##### Source data #####

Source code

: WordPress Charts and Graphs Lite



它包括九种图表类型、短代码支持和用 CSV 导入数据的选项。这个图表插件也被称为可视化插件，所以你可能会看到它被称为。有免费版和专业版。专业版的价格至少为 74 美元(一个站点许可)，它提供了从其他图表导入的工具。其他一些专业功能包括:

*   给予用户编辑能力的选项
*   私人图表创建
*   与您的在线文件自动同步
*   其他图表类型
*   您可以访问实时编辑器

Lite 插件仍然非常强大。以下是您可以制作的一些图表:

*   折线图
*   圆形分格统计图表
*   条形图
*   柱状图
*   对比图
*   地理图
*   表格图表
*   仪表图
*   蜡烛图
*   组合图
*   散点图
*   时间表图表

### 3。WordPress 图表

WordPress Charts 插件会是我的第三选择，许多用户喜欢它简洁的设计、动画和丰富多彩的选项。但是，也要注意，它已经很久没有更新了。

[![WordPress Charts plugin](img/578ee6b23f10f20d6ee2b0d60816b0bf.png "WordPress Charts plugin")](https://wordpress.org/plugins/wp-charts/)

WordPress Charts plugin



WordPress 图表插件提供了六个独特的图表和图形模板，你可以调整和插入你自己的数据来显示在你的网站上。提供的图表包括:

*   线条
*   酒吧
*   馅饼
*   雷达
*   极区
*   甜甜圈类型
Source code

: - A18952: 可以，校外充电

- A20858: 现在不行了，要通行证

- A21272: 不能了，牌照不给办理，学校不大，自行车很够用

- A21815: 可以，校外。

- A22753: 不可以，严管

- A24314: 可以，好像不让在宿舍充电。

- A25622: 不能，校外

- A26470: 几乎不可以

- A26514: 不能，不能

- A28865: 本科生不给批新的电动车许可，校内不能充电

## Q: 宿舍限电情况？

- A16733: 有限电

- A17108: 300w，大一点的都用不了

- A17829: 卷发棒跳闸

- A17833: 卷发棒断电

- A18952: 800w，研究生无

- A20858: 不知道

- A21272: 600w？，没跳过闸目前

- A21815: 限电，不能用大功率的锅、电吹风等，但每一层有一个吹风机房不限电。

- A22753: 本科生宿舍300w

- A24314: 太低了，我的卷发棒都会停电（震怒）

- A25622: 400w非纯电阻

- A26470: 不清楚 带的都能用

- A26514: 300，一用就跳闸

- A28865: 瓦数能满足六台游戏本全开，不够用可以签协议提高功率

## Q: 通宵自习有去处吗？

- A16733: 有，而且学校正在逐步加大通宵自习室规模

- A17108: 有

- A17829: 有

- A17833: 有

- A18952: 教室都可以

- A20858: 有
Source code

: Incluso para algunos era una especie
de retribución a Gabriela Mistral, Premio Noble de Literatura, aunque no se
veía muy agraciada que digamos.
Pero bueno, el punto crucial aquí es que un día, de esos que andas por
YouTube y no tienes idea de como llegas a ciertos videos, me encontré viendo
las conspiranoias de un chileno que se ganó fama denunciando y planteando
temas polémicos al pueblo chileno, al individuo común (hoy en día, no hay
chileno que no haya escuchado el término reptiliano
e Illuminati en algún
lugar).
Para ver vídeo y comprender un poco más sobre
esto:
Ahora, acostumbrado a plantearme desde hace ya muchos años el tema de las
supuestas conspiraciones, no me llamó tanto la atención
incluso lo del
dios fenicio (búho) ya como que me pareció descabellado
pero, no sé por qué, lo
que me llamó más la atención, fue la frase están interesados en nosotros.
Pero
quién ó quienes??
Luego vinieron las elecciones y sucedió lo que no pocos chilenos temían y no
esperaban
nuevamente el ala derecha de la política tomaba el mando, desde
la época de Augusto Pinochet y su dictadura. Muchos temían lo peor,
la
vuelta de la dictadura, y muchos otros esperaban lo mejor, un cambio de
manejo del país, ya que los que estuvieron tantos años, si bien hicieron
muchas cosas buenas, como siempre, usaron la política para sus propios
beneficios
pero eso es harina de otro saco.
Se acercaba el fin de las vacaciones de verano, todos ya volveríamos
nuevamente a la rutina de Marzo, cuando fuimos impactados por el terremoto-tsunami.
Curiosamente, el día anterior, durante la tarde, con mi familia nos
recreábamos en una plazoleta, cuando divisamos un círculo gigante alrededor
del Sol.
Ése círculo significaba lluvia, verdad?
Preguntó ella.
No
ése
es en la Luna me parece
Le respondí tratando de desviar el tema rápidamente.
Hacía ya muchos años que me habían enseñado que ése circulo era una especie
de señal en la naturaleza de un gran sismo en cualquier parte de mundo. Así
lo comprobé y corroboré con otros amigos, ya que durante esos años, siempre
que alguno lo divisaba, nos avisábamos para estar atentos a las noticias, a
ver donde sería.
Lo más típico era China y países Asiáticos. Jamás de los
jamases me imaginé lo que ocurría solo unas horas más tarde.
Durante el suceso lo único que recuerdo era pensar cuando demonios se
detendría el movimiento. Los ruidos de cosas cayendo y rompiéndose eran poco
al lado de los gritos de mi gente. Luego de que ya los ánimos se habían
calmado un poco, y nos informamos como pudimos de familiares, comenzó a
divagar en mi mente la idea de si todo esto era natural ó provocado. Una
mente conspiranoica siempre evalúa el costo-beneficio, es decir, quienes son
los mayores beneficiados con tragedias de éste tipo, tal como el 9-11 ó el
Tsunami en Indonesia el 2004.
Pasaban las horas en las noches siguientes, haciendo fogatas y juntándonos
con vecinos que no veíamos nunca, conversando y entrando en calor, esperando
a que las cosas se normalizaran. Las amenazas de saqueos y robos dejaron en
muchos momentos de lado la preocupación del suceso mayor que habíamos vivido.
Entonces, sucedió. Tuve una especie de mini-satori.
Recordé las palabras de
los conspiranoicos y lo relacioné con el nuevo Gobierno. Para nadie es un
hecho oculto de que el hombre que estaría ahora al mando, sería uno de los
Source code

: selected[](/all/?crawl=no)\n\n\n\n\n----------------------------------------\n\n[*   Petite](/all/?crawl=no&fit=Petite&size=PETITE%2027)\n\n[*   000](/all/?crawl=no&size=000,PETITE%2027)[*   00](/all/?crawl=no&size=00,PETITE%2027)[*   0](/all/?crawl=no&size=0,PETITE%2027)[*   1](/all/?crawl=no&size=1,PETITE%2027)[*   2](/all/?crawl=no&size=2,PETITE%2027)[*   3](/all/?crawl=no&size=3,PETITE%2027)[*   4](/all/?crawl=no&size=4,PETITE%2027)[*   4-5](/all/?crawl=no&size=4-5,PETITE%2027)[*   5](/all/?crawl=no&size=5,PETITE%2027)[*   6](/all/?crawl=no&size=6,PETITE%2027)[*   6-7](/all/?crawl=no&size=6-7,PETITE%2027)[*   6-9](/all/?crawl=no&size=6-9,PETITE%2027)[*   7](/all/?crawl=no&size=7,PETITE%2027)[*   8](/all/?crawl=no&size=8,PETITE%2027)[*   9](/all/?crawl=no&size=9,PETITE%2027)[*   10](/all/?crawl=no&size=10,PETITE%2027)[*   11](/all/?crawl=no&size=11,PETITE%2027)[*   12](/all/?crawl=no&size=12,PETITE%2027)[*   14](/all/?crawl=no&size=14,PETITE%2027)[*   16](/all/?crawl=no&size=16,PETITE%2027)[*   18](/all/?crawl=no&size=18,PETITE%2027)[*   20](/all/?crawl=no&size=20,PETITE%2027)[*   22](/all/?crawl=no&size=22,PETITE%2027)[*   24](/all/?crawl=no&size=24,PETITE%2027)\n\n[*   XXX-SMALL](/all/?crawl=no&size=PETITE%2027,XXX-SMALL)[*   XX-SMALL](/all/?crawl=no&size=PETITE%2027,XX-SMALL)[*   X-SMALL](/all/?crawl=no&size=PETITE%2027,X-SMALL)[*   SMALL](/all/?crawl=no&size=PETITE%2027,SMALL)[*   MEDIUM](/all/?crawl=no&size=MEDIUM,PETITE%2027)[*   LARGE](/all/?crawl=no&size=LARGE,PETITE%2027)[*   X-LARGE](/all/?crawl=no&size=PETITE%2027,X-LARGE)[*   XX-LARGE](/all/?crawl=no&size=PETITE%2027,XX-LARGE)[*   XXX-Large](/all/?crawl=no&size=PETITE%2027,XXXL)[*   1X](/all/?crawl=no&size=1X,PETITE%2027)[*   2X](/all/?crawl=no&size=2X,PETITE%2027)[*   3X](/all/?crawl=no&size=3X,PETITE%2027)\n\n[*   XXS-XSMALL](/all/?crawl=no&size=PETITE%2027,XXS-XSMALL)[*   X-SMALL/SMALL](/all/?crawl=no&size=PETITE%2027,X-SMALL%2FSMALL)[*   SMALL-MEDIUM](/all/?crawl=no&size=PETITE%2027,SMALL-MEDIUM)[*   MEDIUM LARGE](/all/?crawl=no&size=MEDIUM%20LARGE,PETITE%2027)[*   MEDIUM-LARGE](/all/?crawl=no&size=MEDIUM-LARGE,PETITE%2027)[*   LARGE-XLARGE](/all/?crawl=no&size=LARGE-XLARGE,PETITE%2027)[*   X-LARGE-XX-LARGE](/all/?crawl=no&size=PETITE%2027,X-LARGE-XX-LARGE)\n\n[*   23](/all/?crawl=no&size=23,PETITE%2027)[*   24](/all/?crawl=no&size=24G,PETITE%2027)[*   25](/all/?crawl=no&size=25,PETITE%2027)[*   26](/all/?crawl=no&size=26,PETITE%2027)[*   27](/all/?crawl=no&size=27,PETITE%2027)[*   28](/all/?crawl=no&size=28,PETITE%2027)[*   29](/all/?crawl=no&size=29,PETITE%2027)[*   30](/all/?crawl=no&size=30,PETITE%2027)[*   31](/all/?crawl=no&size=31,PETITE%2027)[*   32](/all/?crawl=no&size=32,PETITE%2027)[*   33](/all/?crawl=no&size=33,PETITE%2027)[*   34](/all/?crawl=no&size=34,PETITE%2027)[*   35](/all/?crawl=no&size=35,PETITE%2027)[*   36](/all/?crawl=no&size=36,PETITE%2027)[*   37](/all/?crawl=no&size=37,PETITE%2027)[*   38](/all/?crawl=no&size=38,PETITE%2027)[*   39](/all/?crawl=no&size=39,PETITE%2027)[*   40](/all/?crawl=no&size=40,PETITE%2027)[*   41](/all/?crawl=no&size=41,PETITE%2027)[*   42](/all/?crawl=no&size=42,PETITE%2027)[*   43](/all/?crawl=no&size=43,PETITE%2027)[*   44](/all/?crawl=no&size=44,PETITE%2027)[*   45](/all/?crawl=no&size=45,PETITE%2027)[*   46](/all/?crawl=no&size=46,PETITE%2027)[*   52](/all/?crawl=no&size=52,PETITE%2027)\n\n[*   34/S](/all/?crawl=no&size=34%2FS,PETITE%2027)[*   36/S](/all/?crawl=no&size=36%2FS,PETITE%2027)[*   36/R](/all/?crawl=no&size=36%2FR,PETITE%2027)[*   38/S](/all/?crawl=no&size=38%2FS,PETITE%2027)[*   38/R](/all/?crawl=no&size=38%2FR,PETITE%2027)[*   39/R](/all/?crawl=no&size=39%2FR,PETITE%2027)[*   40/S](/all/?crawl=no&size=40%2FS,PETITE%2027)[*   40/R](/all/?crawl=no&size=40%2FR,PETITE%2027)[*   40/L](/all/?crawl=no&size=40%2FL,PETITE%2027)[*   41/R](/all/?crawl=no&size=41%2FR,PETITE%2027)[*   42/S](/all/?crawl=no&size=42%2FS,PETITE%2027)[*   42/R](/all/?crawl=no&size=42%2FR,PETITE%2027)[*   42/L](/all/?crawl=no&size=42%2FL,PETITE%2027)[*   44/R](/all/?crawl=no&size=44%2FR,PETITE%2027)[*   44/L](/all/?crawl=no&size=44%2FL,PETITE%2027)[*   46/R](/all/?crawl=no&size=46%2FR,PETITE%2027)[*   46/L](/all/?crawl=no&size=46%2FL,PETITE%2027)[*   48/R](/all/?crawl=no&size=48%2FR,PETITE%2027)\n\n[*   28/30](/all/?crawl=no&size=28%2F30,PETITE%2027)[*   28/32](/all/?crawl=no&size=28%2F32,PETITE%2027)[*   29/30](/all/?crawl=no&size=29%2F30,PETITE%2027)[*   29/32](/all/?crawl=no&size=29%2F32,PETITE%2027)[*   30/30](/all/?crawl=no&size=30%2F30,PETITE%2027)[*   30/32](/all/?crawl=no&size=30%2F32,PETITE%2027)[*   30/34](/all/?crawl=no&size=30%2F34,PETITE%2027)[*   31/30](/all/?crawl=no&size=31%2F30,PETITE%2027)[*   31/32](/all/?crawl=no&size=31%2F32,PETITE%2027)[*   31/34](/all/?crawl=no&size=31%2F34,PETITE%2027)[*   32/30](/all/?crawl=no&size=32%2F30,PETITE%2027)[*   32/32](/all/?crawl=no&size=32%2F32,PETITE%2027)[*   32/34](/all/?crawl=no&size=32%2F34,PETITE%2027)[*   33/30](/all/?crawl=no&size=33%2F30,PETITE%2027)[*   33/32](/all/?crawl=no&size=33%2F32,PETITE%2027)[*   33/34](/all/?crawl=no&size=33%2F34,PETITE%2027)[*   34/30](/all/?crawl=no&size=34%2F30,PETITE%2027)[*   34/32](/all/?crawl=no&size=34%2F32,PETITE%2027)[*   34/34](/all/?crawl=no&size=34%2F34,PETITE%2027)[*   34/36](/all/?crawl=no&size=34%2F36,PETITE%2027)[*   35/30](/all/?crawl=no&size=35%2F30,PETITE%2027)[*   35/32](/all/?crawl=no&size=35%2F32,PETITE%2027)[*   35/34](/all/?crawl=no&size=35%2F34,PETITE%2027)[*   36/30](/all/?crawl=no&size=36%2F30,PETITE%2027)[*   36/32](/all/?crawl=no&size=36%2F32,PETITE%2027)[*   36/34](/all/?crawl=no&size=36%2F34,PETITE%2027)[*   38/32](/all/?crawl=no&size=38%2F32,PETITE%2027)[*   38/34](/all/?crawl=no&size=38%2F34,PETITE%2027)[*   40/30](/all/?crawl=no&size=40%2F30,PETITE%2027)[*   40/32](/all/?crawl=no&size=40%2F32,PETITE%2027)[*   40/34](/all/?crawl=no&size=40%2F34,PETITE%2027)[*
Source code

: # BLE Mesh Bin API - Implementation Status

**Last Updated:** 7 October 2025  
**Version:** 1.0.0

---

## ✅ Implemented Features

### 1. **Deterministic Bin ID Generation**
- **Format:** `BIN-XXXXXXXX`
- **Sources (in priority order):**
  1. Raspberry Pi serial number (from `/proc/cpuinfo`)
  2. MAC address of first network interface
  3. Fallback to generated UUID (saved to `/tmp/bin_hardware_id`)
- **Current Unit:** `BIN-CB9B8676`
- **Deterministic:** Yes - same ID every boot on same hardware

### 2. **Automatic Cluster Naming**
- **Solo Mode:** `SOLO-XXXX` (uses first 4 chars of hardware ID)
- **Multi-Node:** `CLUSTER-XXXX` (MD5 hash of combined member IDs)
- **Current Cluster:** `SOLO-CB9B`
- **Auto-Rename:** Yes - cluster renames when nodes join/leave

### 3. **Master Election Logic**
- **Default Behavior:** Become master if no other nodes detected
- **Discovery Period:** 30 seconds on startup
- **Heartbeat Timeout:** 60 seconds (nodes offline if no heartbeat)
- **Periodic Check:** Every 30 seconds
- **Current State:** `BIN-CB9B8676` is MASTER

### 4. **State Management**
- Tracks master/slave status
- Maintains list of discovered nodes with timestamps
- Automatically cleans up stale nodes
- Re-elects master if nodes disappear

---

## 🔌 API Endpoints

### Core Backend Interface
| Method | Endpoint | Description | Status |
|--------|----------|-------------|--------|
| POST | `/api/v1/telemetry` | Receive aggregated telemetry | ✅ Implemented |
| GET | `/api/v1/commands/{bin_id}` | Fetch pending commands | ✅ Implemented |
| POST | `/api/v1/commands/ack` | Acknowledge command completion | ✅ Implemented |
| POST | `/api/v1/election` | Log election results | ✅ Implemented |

#####

### About this exercise
For the material above, reproduce exactly the lines from the line with "es en la Luna me parece" to the line with "detendría el movimiento.", inclusive, and exclude all others.

### Exercise output
es en la Luna me parece
Le respondí tratando de desviar el tema rápidamente.
Hacía ya muchos años que me habían enseñado que ése circulo era una especie
de señal en la naturaleza de un gran sismo en cualquier parte de mundo. Así
lo comprobé y corroboré con otros amigos, ya que durante esos años, siempre
que alguno lo divisaba, nos avisábamos para estar atentos a las noticias, a
ver donde sería.
Lo más típico era China y países Asiáticos. Jamás de los
jamases me imaginé lo que ocurría solo unas horas más tarde.
Durante el suceso lo único que recuerdo era pensar cuando demonios se
detendría el movimiento. Los ruidos de cosas cayendo y rompiéndose eran poco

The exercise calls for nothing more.